• **ABOUT THIS TASK**: Rewrite the rows from the line containing "OPIS ARTYKUŁU" down to the line containing "Stosowny dla lunety", replacing "pole widzenia" with "zakres widzenia" and leaving everything else unchanged.

• **DATA SUPPLIED**:
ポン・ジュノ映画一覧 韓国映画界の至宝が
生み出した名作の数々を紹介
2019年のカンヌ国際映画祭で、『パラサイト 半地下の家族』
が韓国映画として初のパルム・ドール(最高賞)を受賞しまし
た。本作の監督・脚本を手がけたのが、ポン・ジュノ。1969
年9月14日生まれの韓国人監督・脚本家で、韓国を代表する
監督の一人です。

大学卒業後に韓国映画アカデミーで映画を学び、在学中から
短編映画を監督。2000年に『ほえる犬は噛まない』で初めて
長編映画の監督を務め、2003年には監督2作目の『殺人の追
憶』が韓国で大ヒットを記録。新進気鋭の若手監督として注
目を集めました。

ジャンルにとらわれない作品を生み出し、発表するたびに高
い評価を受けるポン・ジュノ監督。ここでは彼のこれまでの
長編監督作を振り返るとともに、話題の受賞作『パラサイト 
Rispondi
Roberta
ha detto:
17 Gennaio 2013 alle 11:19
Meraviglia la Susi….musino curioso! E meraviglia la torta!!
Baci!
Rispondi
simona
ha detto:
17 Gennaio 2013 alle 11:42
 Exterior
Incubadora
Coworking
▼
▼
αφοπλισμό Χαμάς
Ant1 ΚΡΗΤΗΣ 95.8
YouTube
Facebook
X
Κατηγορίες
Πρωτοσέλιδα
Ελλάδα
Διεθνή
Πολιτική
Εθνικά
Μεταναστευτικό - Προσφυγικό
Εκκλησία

--

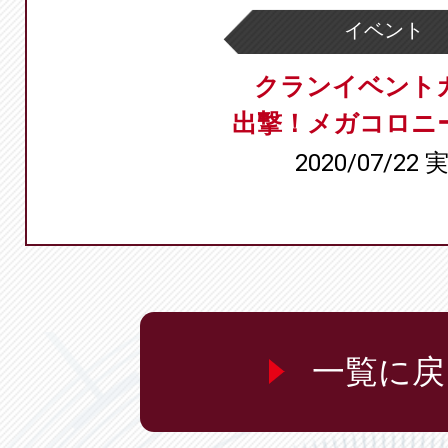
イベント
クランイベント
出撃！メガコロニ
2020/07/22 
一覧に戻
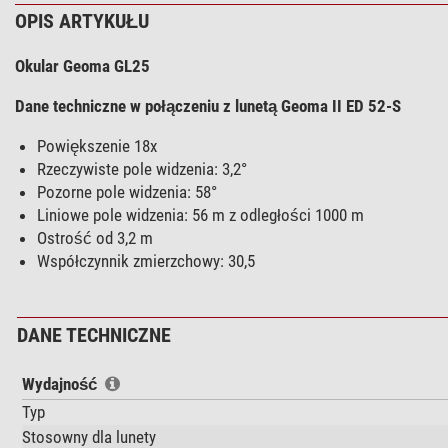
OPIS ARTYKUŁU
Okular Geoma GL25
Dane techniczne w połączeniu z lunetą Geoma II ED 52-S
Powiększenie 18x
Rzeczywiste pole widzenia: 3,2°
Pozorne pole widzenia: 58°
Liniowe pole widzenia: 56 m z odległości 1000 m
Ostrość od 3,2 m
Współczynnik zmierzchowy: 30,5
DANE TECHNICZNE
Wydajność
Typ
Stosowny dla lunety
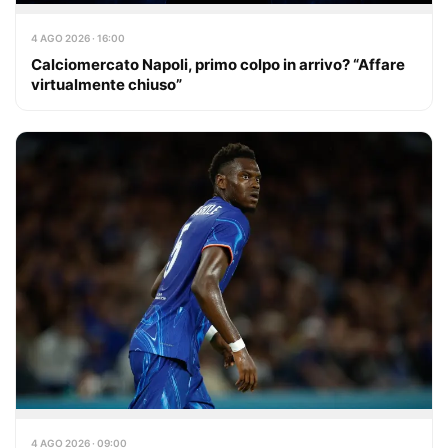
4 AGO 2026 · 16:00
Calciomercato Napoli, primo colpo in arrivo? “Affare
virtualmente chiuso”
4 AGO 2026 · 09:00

• **ANSWER AREA**:
OPIS ARTYKUŁU
Okular Geoma GL25
Dane techniczne w połączeniu z lunetą Geoma II ED 52-S
Powiększenie 18x
Rzeczywiste zakres widzenia: 3,2°
Pozorne zakres widzenia: 58°
Liniowe zakres widzenia: 56 m z odległości 1000 m
Ostrość od 3,2 m
Współczynnik zmierzchowy: 30,5
DANE TECHNICZNE
Wydajność
Typ
Stosowny dla lunety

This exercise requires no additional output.